Seiring perkembangan waktu, kudapan roti sele ini telah dikenal seantero Aceh. Namun ia tidak menyangka jika produk roti sele ini bisa menjadi fenomenal sekarang.
Selain menyediakan roti sele di warkop miliknya, mereka juga mengembangkan kudapan lainnya yang berbahan dasar ketan yang juga disiram dengan lelehan sele.
Bahkan roti yang digunakan pun merupakan olahan produk dirinya sendiri. Berkomitmen untuk selalu mengedepankan kualitas dari roti selenya, Fauzan mengaku selalu menggunakan bahan-bahan yang aman dan tanpa pengawet.
Sehingga roti dari pabriknya ini selalu memberikan aroma gandum yang menggugah selera.
“Untuk rotinya sejak beberapa tahun lalu produksi sendiri dan diberi nama dengan nama aby bakery,” ujarnya Fauzan.
Sejak puluhan tahun sepak terjang usaha roti sele Samahani, jatuh bangun dari mulai merintis telah dirasakan Fauzan. Mulai dari keterbatasan membuka usaha saat konflik Aceh, juga kembali dirasakan saat pandemi Covid-19 melanda dunia termasuk sampai ke Tanah Rencong.
“Sebelumnya kita buka warung kopi 24 jam, namun saat covid kami ubah waktu buka hanya sampai pukul 2 pagi,” sebut Yah Bit.
Kini usaha roti sele yang berlabel Samahani itu telah banyak menjamur di Aceh, tentu rasa yang ditawarkan memberikan sensasi yang berbeda.
“Kalau yang pertama kita tidak tahu siapa yang mulai, bahkan dulu di pasar ini ada tiga pedagang. Namun yang namanya bisnis siapa yang bertahan itu yang melegenda,” ujarnya.

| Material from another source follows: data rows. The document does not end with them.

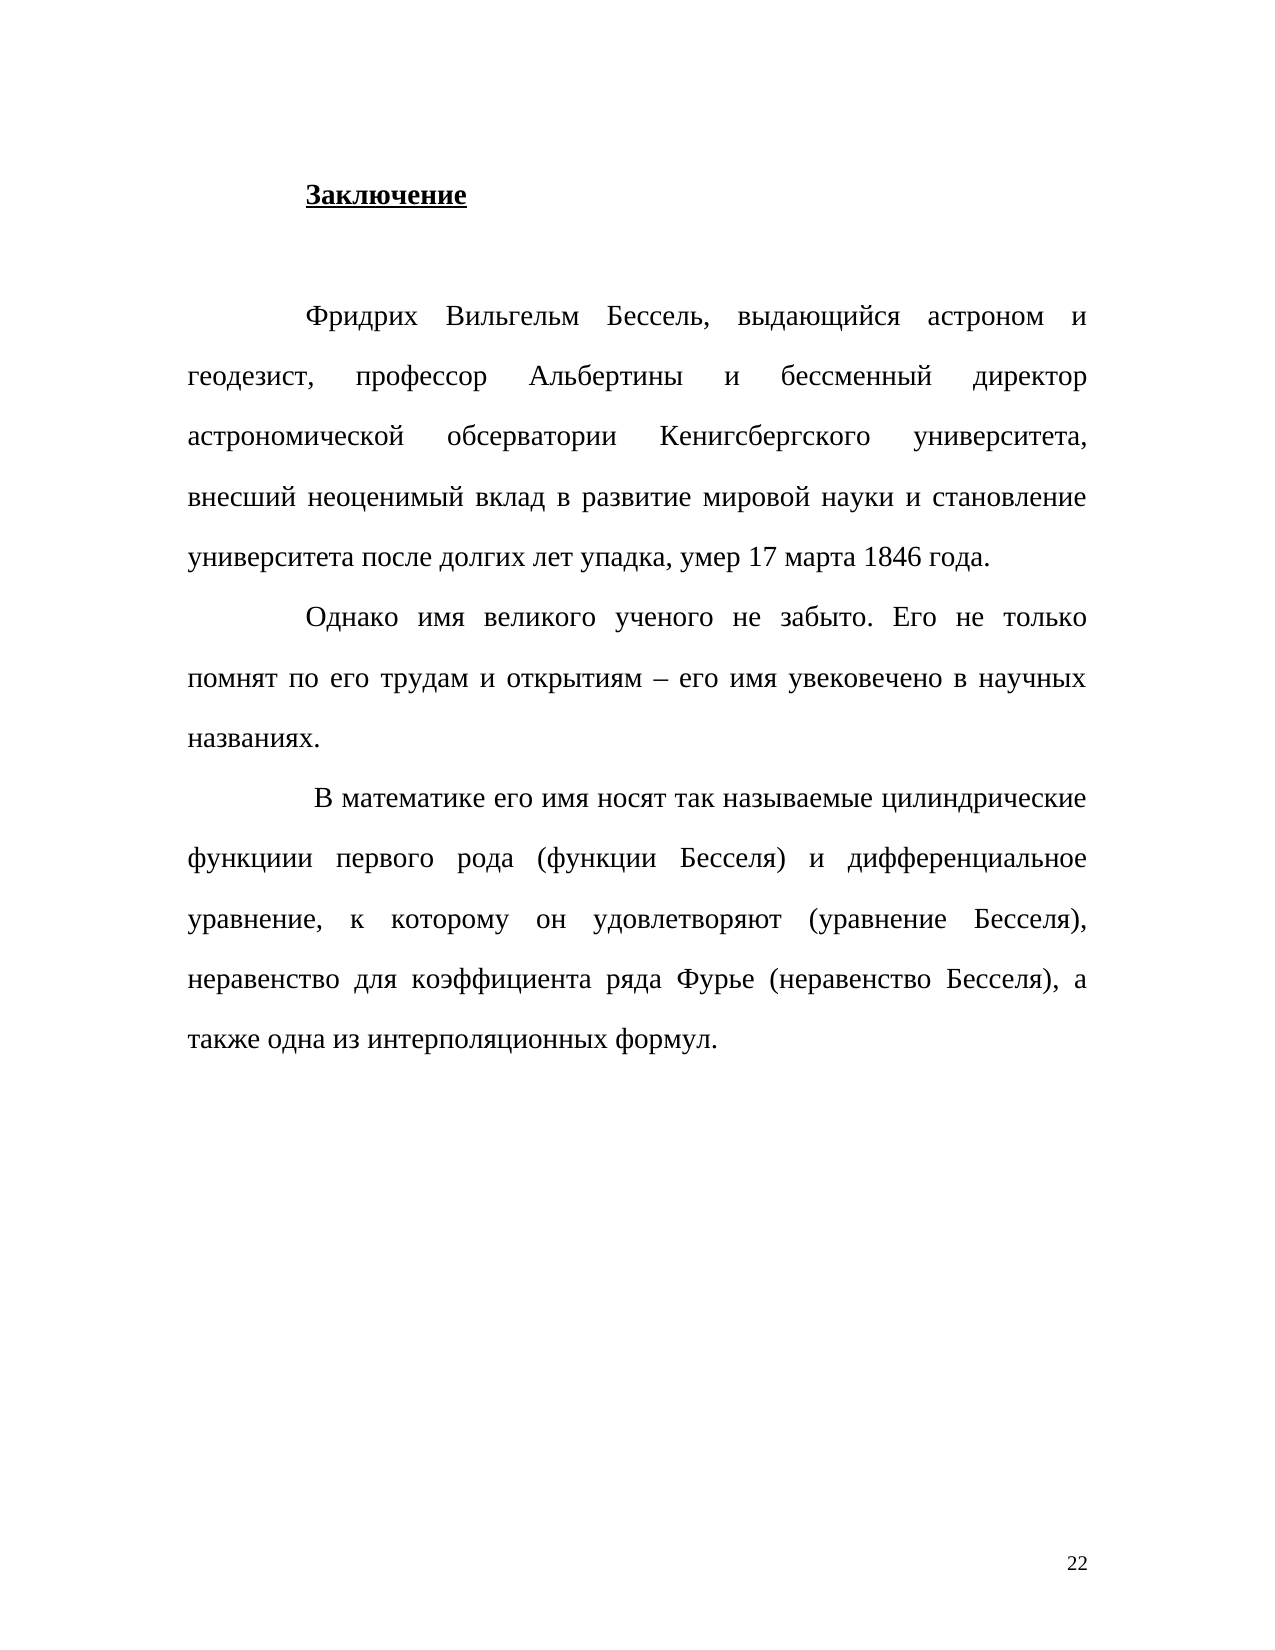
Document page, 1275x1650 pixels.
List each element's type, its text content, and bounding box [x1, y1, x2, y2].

text Фридрих Вильгельм Бессель, выдающийся астроном и геодезист, профессор Альбертины и бессменный директор астрономической обсерватории Кенигсбергского университета, внесший неоценимый вклад в развитие мировой науки и становление университета после долгих лет упадка, умер 17 марта 1846 года. [187, 298, 1088, 573]
text В математике его имя носят так называемые цилиндрические функциии первого рода (функции Бесселя) и дифференциальное уравнение, к которому он удовлетворяют (уравнение Бесселя), неравенство для коэффициента ряда Фурье (неравенство Бесселя), а также одна из интерполяционных формул. [187, 780, 1088, 1055]
text Заключение [187, 177, 1088, 211]
text Однако имя великого ученого не забыто. Его не только помнят по его трудам и открытиям – его имя увековечено в научных названиях. [187, 599, 1088, 753]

Memiliki konsumen yang banyak, roti sele Samahani mampu menghabiskan 1000 roti pada hari kerja. Sementara pada hari Sabtu dan Minggu mampu habiskan hingga 2000 roti per hari.

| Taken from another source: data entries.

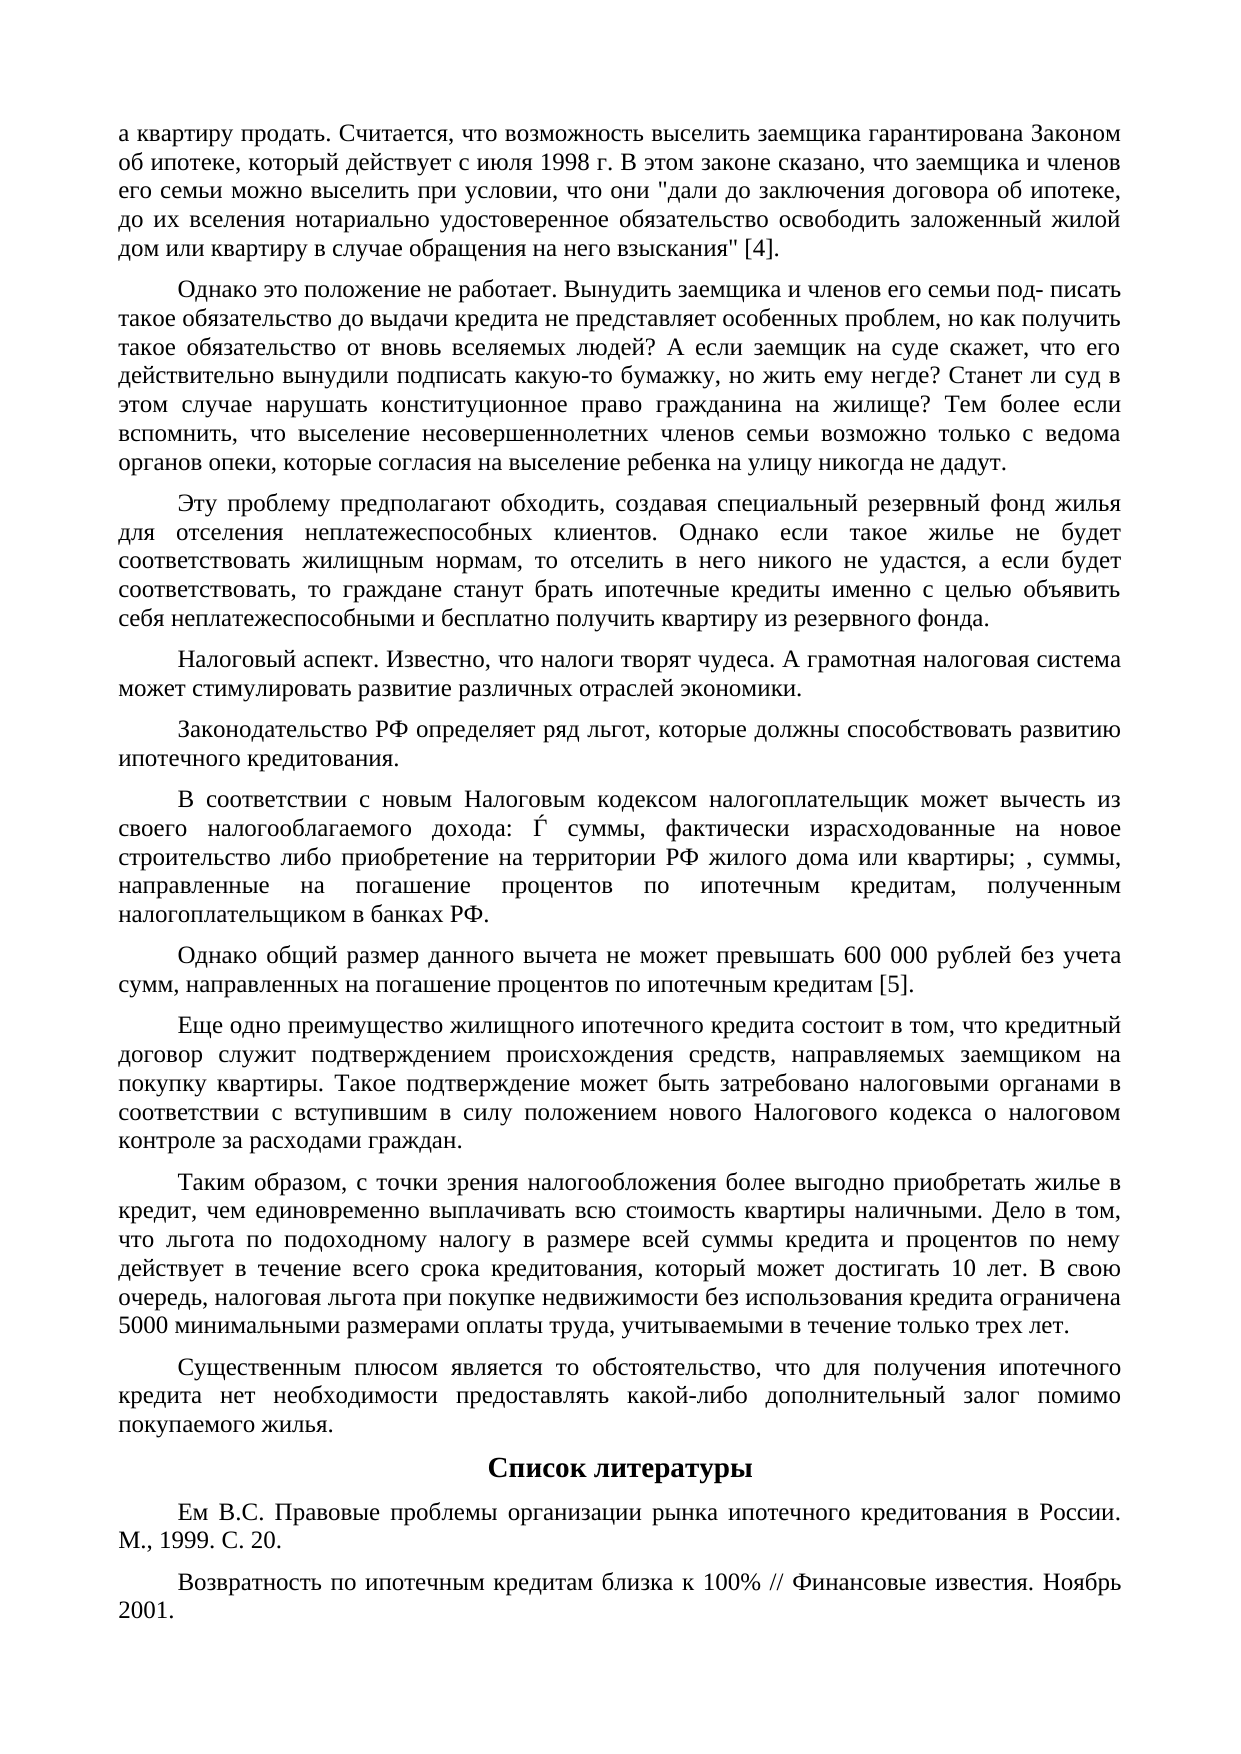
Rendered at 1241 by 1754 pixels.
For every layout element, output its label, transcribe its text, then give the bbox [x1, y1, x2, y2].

text Однако это положение не работает. Вынудить заемщика и членов его семьи под- писать такое обязательство до выдачи кредита не представляет особенных проблем, но как получить такое обязательство от вновь вселяемых людей? А если заемщик на суде скажет, что его действительно вынудили подписать какую-то бумажку, но жить ему негде? Станет ли суд в этом случае нарушать конституционное право гражданина на жилище? Тем более если вспомнить, что выселение несовершеннолетних членов семьи возможно только с ведома органов опеки, которые согласия на выселение ребенка на улицу никогда не дадут. [118, 274, 1122, 476]
text Список литературы [118, 1451, 1122, 1484]
text Однако общий размер данного вычета не может превышать 600 000 рублей без учета сумм, направленных на погашение процентов по ипотечным кредитам [5]. [118, 941, 1122, 998]
text Ем В.С. Правовые проблемы организации рынка ипотечного кредитования в России. М., 1999. С. 20. [118, 1497, 1122, 1554]
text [118, 118, 1122, 262]
text Налоговый аспект. Известно, что налоги творят чудеса. А грамотная налоговая система может стимулировать развитие различных отраслей экономики. [118, 644, 1122, 702]
text В соответствии с новым Налоговым кодексом налогоплательщик может вычесть из своего налогооблагаемого дохода: Ѓ суммы, фактически израсходованные на новое строительство либо приобретение на территории РФ жилого дома или квартиры; ‚ суммы, направленные на погашение процентов по ипотечным кредитам, полученным налогоплательщиком в банках РФ. [118, 784, 1122, 928]
text Эту проблему предполагают обходить, создавая специальный резервный фонд жилья для отселения неплатежеспособных клиентов. Однако если такое жилье не будет соответствовать жилищным нормам, то отселить в него никого не удастся, а если будет соответствовать, то граждане станут брать ипотечные кредиты именно с целью объявить себя неплатежеспособными и бесплатно получить квартиру из резервного фонда. [118, 488, 1122, 632]
text Возвратность по ипотечным кредитам близка к 100% // Финансовые известия. Ноябрь 2001. [118, 1567, 1122, 1624]
text Таким образом, с точки зрения налогообложения более выгодно приобретать жилье в кредит, чем единовременно выплачивать всю стоимость квартиры наличными. Дело в том, что льгота по подоходному налогу в размере всей суммы кредита и процентов по нему действует в течение всего срока кредитования, который может достигать 10 лет. В свою очередь, налоговая льгота при покупке недвижимости без использования кредита ограничена 5000 минимальными размерами оплаты труда, учитываемыми в течение только трех лет. [118, 1167, 1122, 1339]
text Законодательство РФ определяет ряд льгот, которые должны способствовать развитию ипотечного кредитования. [118, 714, 1122, 772]
text Существенным плюсом является то обстоятельство, что для получения ипотечного кредита нет необходимости предоставлять какой-либо дополнительный залог помимо покупаемого жилья. [118, 1352, 1122, 1438]
text Еще одно преимущество жилищного ипотечного кредита состоит в том, что кредитный договор служит подтверждением происхождения средств, направляемых заемщиком на покупку квартиры. Такое подтверждение может быть затребовано налоговыми органами в соответствии с вступившим в силу положением нового Налогового кодекса о налоговом контроле за расходами граждан. [118, 1011, 1122, 1154]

“Rotinya dipasok setiap saat, oleh karena itu di pabrik tak boleh berhenti di produksi,” tukas Fauzan.
Fauzan mengaku dirinya tetap mempertahankan harga yang ramah di kantong meskipun bahan-bahan pokok serba naik. “Masih kita pertahankan walaupun harga barang naik, kadang-kadang banyak juga pelanggaran beli banyak itu ada diskonnya,” katanya.
Roti dan sele di Warkop Dua Saudara memiliki ketahanan yang lama. Jika dimasukkan dalam kulkas membuat sele tahan hingga beberapa bulan, sementara roti hanya mampu bertahan sampai empat hari.
“Asalkan jangan terkena air di selenya, itu sangat fatal karena dapat membuat cepat membusuk dan berubah warna,” ungkapnya.
Saat ini, Roti Sele Samahani menjadi kudapan primadona bagi kalangan wisatawan. Tak perlu membayar mahal, per bungkus roti ini dibanderol dengan harga Rp8 ribu sementara per porsinya di banderol dengan harga Rp5 ribu.
Menawarkan harga yang begitu terjangkau, wisatawan maupun pelintas di Jalan Banda Aceh – Medan tak sungkan memborongnya dalam jumlah yang banyak.
Sering dijadikan sebagai rest area, lanjut Fauzan, menjadikan warkop miliknya disinggahi wisatawan dari berbagai daerah.
Seperti yang dilakukan oleh seorang wisatawan asal Kabupaten Pidie, Nadia. Ia bersama keluarganya tak pernah melewatkan kudapan ini jika dalam perjalanan menuju Kota Banda Aceh.
Menurutnya, kudapan roti sele Samahani merupakan kudapan yang paling cocok dijadikan sebagai buah tangan saat berwisata ke Banda Aceh.
Menempuh jarak dari Pidie ke Aceh Besar, tak membuat dirinya melupakan kuliner itu. Selain manis dan enak, roti sele Samahani selalu menjadi daya tarik Nadia bersama keluarga untuk mencicipinya.
“Rasanya beda dari roti pada umumnya, yang di sini lebih gurih dan manisnya pas,” katanya.